Text used in the painting is often used as the works’ titles. But they do not signify the content. They instead run parallel to the visual image creating third meanings or texts. Therefore, the image-text dialogue is one crucial aspect of the works in the exhibition.
“The works in Soliloquy were mostly done or at least started during a time when the whole world was in the throes of a cataclysmic contagion. A time that forced me to contemplate the human condition in the relative safety and isolation of my studio. The bombardment of terrible news punctuated with laughable political shenanigans, the steady stream of information mixed with disinformation created a peculiar mental state that veered from anxiety to panic and swung between clarity and clutter alternatively.

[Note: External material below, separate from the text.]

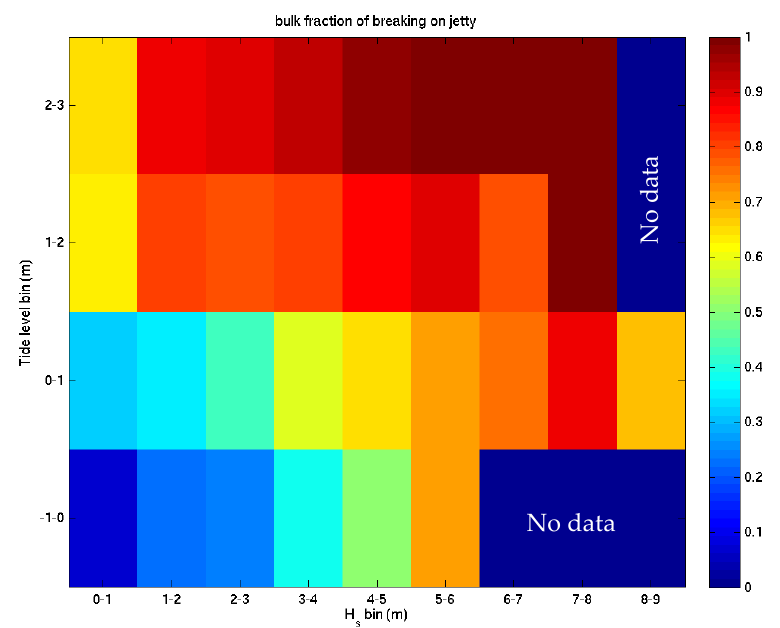
Figure 9. Averaged pan image for the lowest tides and lowest waves (only one image fit this condi- tion). The jetty was manually digitized (dashed blue line) to define the region of interest for breaking detection. This region was then applied to pan images for all tide and wave height bins to detect the fraction that was obscured by breaking waves.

I cannot paint ideas but only what is ‘paintable’. Perhaps, that is one of the reasons why text plays such an important role in this body of work – creating a third text when seen together with the visuals. There are 54 watercolours belonging to three different suits of different sizes and two prints in this exhibition. The show has traveled from Baroda to Delhi and now at Emami Art Kolkata in its third and final iteration. I am very excited to show my most recent works in the city of my birth after a hiatus of six years.” Indrapramit Roy, Artist
“I am delighted that we are presenting renowned contemporary artist Indrapramit Roy’s solo exhibition, which consists of over fifty watercolours and prints done chiefly during the pandemic in 2020. The works, the artist’s solitary conversation with himself, bear the marks of the hard times, revealing a sense of silence, solitude and keen observation of water, cacti and twilight scenes of the city limits. What attracted me is the intense gaze that transforms what is ordinary into something extraordinary and the evocative use of the watercolour medium. I hope the city’s art lovers will enjoy the exhibition.” Richa Agarwal, CEO Emami Art.